Illness & Body Image

Although illness affects all of us at some point in our lives, it is a socially stigmatized condition, and those suffering from serious and chronic illnesses are often either marginalized, pitied, or even blamed for their ailments. The experience of illness itself may have a negative impact on people’s self-concept, as they experience such things as pain, discomfort, changes in appearance and a loss of control over their own bodies. Just as significantly, however, the social stigma that comes along with serious illnesses can deal a heavy blow to self-esteem and body image.

Bodily Changes and Body Image

For many people, many of the physical changes that occur with serious and chronic illnesses are psychologically devastating:

  • Rapid weight loss or weight gain (“bloating”)
  • Limited or lost mobility
  • Limited or lost control of bodily functions
  • Scarring or loss of body parts
  • Changes to the skin and nails
  • Hair loss

In a society that values fit, healthy bodies, physical beauty, and the importance of self control, such bodily changes can be experienced as a humiliating personal failure. In addition, they serve as constant reminders of one’s poor and possibly deteriorating health.

Illness and Social Stigma

Such physical changes also attract a range of responses from others: pity, fear, avoidance, even anger. When faced with a cancer sufferer, for instance, some people are disturbed at the thought that this could happen to them or someone they love. Contact with the illness forces them to confront their own mortality.

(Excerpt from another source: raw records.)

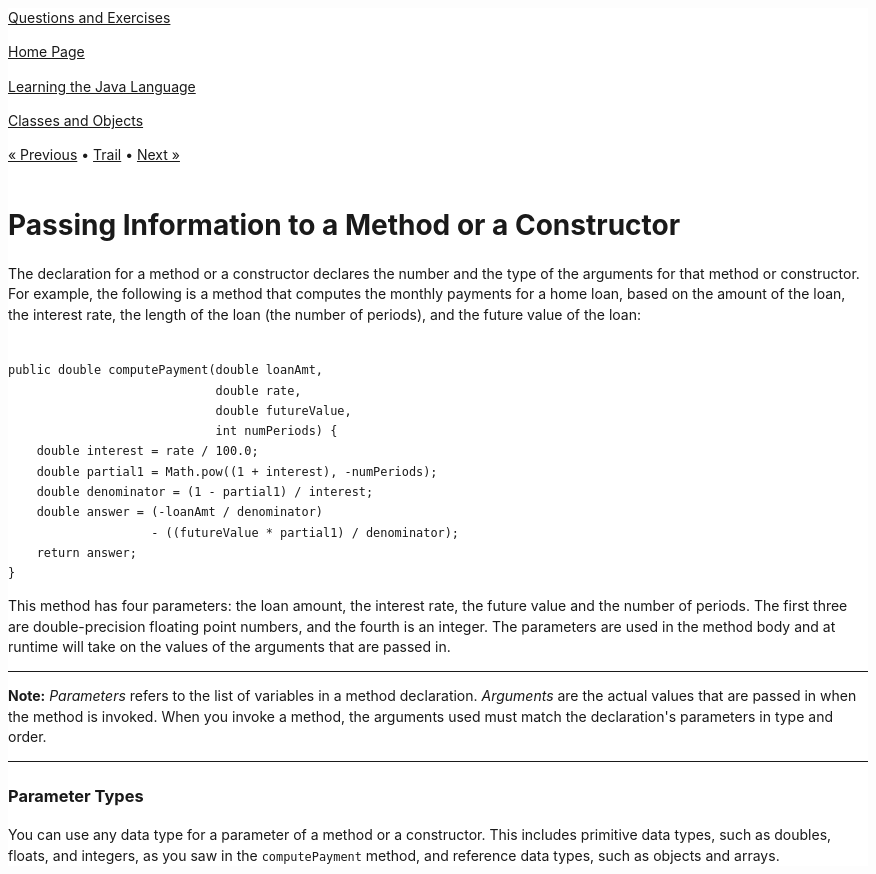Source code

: [Questions and Exercises](QandE/annotations-questions.html)

[Home Page](../../index.html)
>
[Learning the Java Language](../index.html)
>
[Classes and Objects](index.html)

[« Previous](constructors.html) • [Trail](../TOC.html) • [Next »](objects.html)

# Passing Information to a Method or a Constructor

The declaration for a method or a constructor
declares the number and the type of the arguments
for that method or constructor. For example, the
following is a method that computes the monthly
payments for a home loan, based on the amount of
the loan, the interest rate, the length of the
loan (the number of periods), and the future value of the loan:

```

public double computePayment(double loanAmt,
                             double rate,
                             double futureValue,
                             int numPeriods) {
    double interest = rate / 100.0;
    double partial1 = Math.pow((1 + interest), -numPeriods);
    double denominator = (1 - partial1) / interest;
    double answer = (-loanAmt / denominator)
                    - ((futureValue * partial1) / denominator);
    return answer;
}

```

This method has four parameters: the loan amount, the interest rate,
the future value and the number of periods. The first three are double-precision
floating point numbers, and the fourth is an integer. The parameters are used in the method body
and at runtime will take on the values of the arguments that are passed in.

---

**Note:** *Parameters* refers to the list of variables in a method declaration. *Arguments*
are the actual values that are passed in when the method is invoked.
When you invoke a method, the arguments used must match the declaration's parameters in type and order.

---

### Parameter Types

You can use any data type for a parameter of a method
or a constructor. This includes primitive data types, such
as doubles, floats, and integers, as you saw in the
`computePayment` method, and reference data types,
such as objects and arrays.
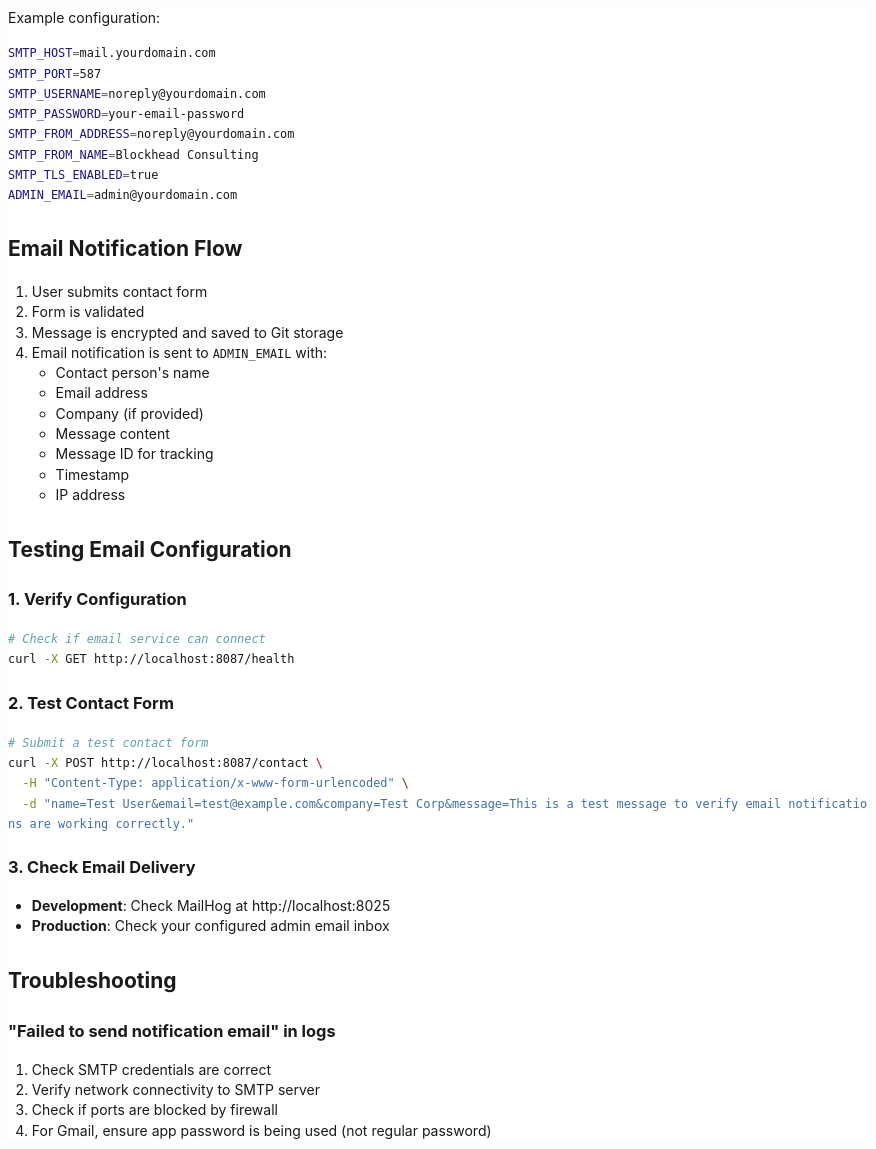 Example configuration:
```bash
SMTP_HOST=mail.yourdomain.com
SMTP_PORT=587
SMTP_USERNAME=noreply@yourdomain.com
SMTP_PASSWORD=your-email-password
SMTP_FROM_ADDRESS=noreply@yourdomain.com
SMTP_FROM_NAME=Blockhead Consulting
SMTP_TLS_ENABLED=true
ADMIN_EMAIL=admin@yourdomain.com
```

## Email Notification Flow

1. User submits contact form
2. Form is validated
3. Message is encrypted and saved to Git storage
4. Email notification is sent to `ADMIN_EMAIL` with:
   - Contact person's name
   - Email address
   - Company (if provided)
   - Message content
   - Message ID for tracking
   - Timestamp
   - IP address

## Testing Email Configuration

### 1. Verify Configuration
```bash
# Check if email service can connect
curl -X GET http://localhost:8087/health
```

### 2. Test Contact Form
```bash
# Submit a test contact form
curl -X POST http://localhost:8087/contact \
  -H "Content-Type: application/x-www-form-urlencoded" \
  -d "name=Test User&email=test@example.com&company=Test Corp&message=This is a test message to verify email notifications are working correctly."
```

### 3. Check Email Delivery
- **Development**: Check MailHog at http://localhost:8025
- **Production**: Check your configured admin email inbox

## Troubleshooting

### "Failed to send notification email" in logs
1. Check SMTP credentials are correct
2. Verify network connectivity to SMTP server
3. Check if ports are blocked by firewall
4. For Gmail, ensure app password is being used (not regular password)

With socially transmittable diseases, such as HIV/AIDS, the social stigma is even greater. One study reported that people with HIV/AIDS face “greater social rejection, economic discrimination, internalized shame, and social isolation” than people with other illnesses (Charmaz, 1991).

Illness and Body Image

Both the physical experience of illness and the social stigma attached to illness can have negative psychological effects. These may include:

  • Feelings of fear (of rejection, of loss of control over body and emotions, of exposure of formerly private things to public view)
  • Difficulties maintaining “normal” social interactions
  • Loss of self-esteem, with a sense of being different, deficient, or unattractive.

Nonetheless, as better information becomes available on serious and chronic disease, illness may eventually become less stigmatized. Fifty years ago, when many still feared that cancer was contagious, cancer patients battled both social isolation and a sense of shame. As our understandings of the disease have deepened, however, this is no longer the case. 

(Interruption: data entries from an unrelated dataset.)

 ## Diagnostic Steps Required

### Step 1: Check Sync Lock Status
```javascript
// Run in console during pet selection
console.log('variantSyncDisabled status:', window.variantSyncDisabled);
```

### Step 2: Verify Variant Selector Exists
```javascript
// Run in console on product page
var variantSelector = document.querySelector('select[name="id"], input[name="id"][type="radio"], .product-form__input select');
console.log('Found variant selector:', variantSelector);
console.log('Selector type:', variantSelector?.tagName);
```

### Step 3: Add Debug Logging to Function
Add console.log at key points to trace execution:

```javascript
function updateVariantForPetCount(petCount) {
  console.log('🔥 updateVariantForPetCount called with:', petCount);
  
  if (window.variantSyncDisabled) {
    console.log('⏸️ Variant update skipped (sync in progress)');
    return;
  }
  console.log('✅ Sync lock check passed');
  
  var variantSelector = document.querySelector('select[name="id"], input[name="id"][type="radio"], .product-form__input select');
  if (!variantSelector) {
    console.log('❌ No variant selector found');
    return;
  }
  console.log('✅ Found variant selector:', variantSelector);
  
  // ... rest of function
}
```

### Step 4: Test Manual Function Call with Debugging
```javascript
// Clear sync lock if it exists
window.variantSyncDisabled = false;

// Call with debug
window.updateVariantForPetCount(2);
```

Likewise, while HIV/AIDS was a highly stigmatized disease in the 1980s, leading sufferers to be shunned and ostracized, this stigma has decreased somewhat with a better understanding of the illness. High-profile HIV-positive sufferers, such as NBA superstar Magic Johnson, have helped to destigmatize the disease. His Magic Johnson Foundation helps educate people about the disease, and empowers young people to decrease their HIV risk factors.

Efforts such as these can lead to greater understanding of serious and chronic illnesses, and greater acceptance of those who suffer with such conditions. As society becomes more accepting, those with serious and chronic conditions may come to internalize such attitudes, leading them to a more positive relationship with their own bodies.

Ask Yourself

Why are people with serious and chronic illnesses stigmatized in our society?

How do you think people suffering from serious and chronic illnesses are affected by the behaviors and comments of the people around them?

Can you imagine a day when diseases such as HIV/AIDS are as destigmatized as the common cold? What would it take for that to happen?